Bujko Krzysztof, Nowacki Marek P, Nasierowska-Guttmejer Anna, Kepka Lucyna, Winkler-Spytkowska Barbara, Suwiński Rafal, Oledzki Janusz, Stryczyńska Grazyna, Wieczorek Andrzej, Serkies Krystyna, Rogowska Danuta, Tokar Piotr
Department of Radiotherapy, Maria SkŁodowska-Curie Memorial Cancer Centre and Institute of Oncology, Warsaw, Poland.
Radiother Oncol. 2005 Sep;76(3):234-40. doi: 10.1016/j.radonc.2005.04.004.
For patients with rectal cancer treated with full thickness local excision the risk of mesorectal nodal metastases has to be very low. The aim was to assess this risk after preoperative radiotherapy in relation to pathological T-category.

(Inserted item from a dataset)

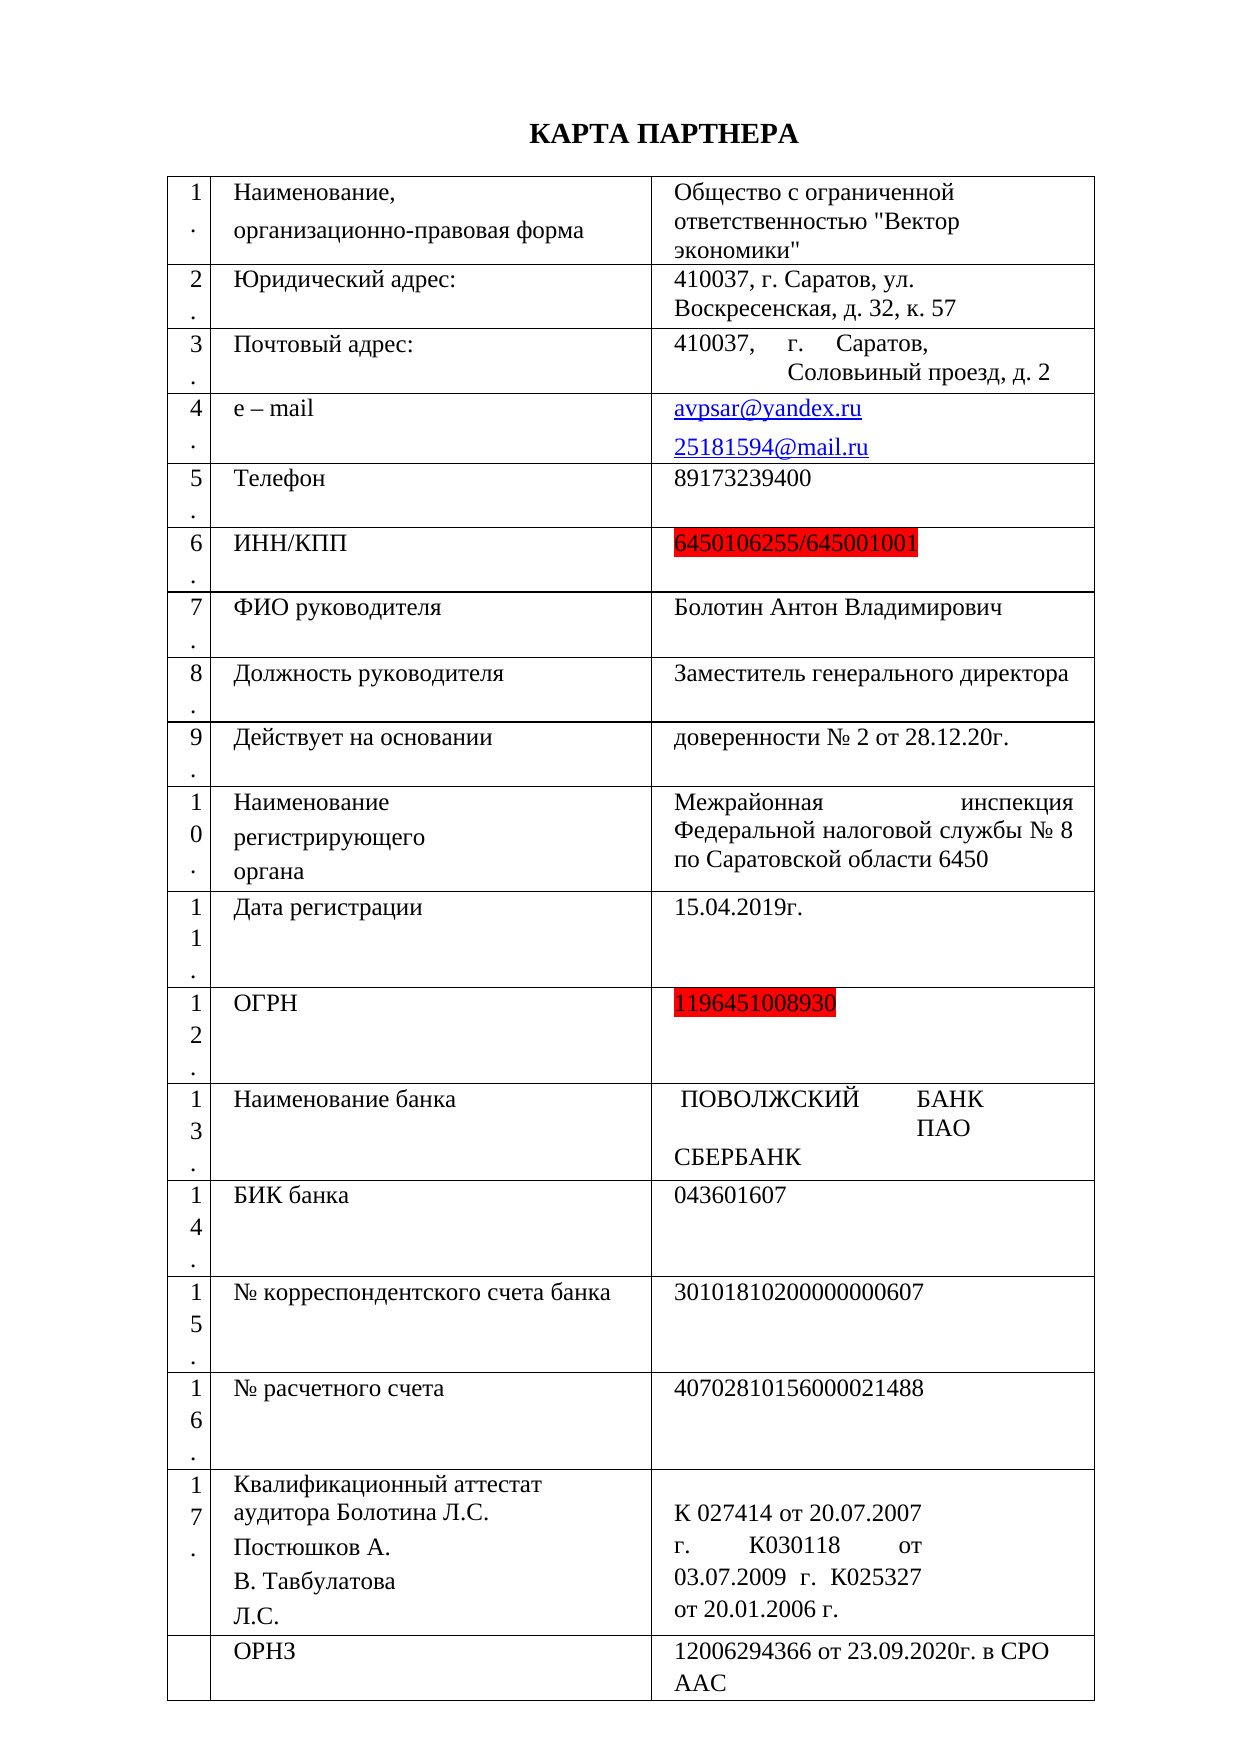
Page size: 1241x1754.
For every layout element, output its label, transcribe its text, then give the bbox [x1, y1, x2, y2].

table_cell Телефон [211, 464, 651, 527]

Three hundred sixteen patients with resectable cT3-4 low rectal carcinoma were randomised to receive either pre-operative 5 x 5 Gy irradiation with subsequent surgery performed within 7 days or chemoradiation (50.4, 1.8 Gy per fraction plus bolus 5-fluorouracil and leucovorin) followed by surgery after 4-6 weeks. The pathological reports of patients who fulfilled entry criteria and had preoperative irradiation followed by transabdominal surgery were analysed.
Significant downstaging of primary tumour (P<0.001) and of nodal disease (P=0.007) was observed after chemoradiation in comparison with short-course irradiation. In chemoradiation group, for patients with complete pathological response and for ypT1 category, the rate of nodal metastases was low - 5% (95% confidence interval [CI] 0-14%) and 8% (95% CI 0-24%), respectively. The rate of ypN-positive disease in chemoradiation group was similar to that recorded in short-course irradiation group for ypT2 category 26% (95% CI 14-38%) vs. 28% (95% CI 16-40%), P=0.83 and for ypT3-4 category 55% (95% CI 41-69%) vs. 64% (95% CI 54-74%), respectively, P=0.37. For ypT2 category after chemoradiation, the rate of nodal disease remained high even in subgroup with low residual cancer cells density (20%, 95% CI 4-36%).
For patients with tumours downstaged by chemoradiation to ypT0 and ypT1 full thickness local excision may be considered as an acceptable approach, because the risk of mesorectal lymph nodes metastases is low. The selection criteria for preoperative radio(chemo)therapy and local excision are discussed.
对于接受全层局部切除治疗的直肠癌患者,直肠系膜淋巴结转移风险必须非常低。本研究旨在评估术前放疗后该风险与病理T分期的关系。
316例可切除的cT3-4期低位直肠癌患者被随机分为两组,一组接受术前5×5 Gy照射,随后在7天内进行手术;另一组接受放化疗(50.4 Gy,每次1.8 Gy,加推注5-氟尿嘧啶和亚叶酸钙),4-6周后进行手术。对符合入选标准且接受术前放疗并经腹手术的患者的病理报告进行分析。
与短程放疗相比,放化疗后原发肿瘤(P<0.001)和淋巴结疾病(P=0.007)出现显著降期。在放化疗组中,对于病理完全缓解的患者和ypT1期患者,淋巴结转移率较低,分别为5%(95%置信区间[CI] 0-14%)和8%(95% CI 0-24%)。放化疗组ypN阳性疾病发生率与短程放疗组中ypT2期(26%,95% CI 14-38%对28%,95% CI 16-40%,P=0.83)和ypT3-4期(分别为55%,95% CI 41-69%对64%,95% CI 54-74%,P=0.37)的记录相似。对于放化疗后的ypT2期,即使在残留癌细胞密度低的亚组中,淋巴结疾病发生率仍较高(20%,95% CI 4-36%)。
对于经放化疗降期至ypT0和ypT1期的患者,全层局部切除可被视为一种可接受的方法,因为直肠系膜淋巴结转移风险较低。讨论了术前放疗(化疗)和局部切除的选择标准。